Le mois de mars 1977 restera dans la mémoire des Congolais, une des périodes les plus sombres de son histoire. Le chef de l’Etat en exercice, Marien Ngouabi, est assassiné en son palais. Dans cette tourmente, un ecclésiastique, le Cardinal Emile Biayenda, et un ancien Président de la République, Alphonse Massamba-Débat, sont « enlevés et tués par vendetta », mais seul le prédécesseur de Ngouabi à la tête du pays, parmi les ‘’Trois martyrs de l’intolérance’’, n’a toujours pas de sépulture quarante-cinq ans après.

Le 19 mars 1977, aux premières heures du matin, les Congolais apprennent officiellement l’assassinat, la veille dans des circonstances ténébreuses, du commandant Marien Ngouabi. Le Comité militaire du parti (CMP), qui a pris le pouvoir et annoncé la triste nouvelle, prépare l’opinion publique nationale à l’exécution d’un complot «impérialiste». «L’impérialisme aux abois, dans un dernier sursaut, vient par l’entremise d’un commando-suicide, d’attenter à la vie du dynamique chef de la révolution congolaise, le camarade Marien Ngouabi, qui a trouvé la mort au combat, l’arme à la main, le vendredi 18 mars 1977 à 14h30», pointe la junte dans un communiqué lu par le ministre de la Défense nationale.

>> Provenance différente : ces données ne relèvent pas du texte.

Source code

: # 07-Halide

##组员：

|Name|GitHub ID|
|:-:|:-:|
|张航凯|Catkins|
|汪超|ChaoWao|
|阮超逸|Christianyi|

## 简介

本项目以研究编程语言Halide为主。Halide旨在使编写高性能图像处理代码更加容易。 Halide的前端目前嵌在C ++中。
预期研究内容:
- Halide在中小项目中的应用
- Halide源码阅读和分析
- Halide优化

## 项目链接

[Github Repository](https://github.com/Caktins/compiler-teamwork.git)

Des Congolais, hommes politiques ou simples citoyens, soupçonnés d’en savoir plus sur la mort de Marien Ngouabi ou d’être proches du cercle du complot, sont liquidés sans autre forme de procès. Parmi eux, le cardinal Emile Biayenda, «un innocent aux mains nues», exécuté après avoir été enlevé, conduit, telle une brebis que l’on mène à l’abattoir. Pour la première fois depuis 1925 dans le monde, un cardinal était assassiné. Ses bourreaux auraient établi la relation de cause à effet entre l’assassinat du camarade président et l’audience qu’il lui avait accordée trente minutes avant sa mort. Et le 25 mars, l’ancien Président de la République Alphonse Massamba-Débat était lui aussi passé par les armes « au petit matin » à la suite d’un procès martial. Le commando ayant tué le commandant Marien Ngouabi aurait agi pour son compte.
Le corps du Bon cardinal sera retrouvé sur la route d’Itatolo. La messe de ses funérailles se déroule le dimanche 27 mars et il reposera dans l’église de sa cathédrale du Sacré cœur.
Les obsèques de Marien Ngouabi ont lieu le 2 avril au palais du Peuple, mais c’est à l’Etat-major général de l’ex-APN (Armée populaire nationale), baptisé plus tard ‘’Mausolée Marien Ngouabi’’, qu’il est inhumé. Depuis, les camarades membres du PCT s’y recueillent chaque 18 mars.
Le corps d’Alphonse Massamba-Débat ne sera jamais restitué à sa famille. Quarante-cinq ans après, un nuage opaque continue à entourer le lieu de sa sépulture. Même la Conférence nationale souveraine de février-juin 1991 n’arrivera pas à mettre en lumière cette disparition qui dérange les consciences. «Aujourd’hui, des complices survivants s’efforcent encore de dissimuler leur responsabilité ; les seconds rôles et les interventions des subalternes sont mieux connus que la participation effective des autorités et des personnalités responsables. Car la mort de Massamba-Débat reste embarrassante.», souffle un acteur politique. Jusqu’à présent, «la peine des parents d’Alphonse Massamba-Débat est immense et leur douleur inexprimable», en dépit des apparences. «Et tant que le disparu n’aura pas une sépulture où ses amis et proches lui rendront hommage, il y aura toujours comme un malaise dans l’opinion, dans la nation », estime un analyste.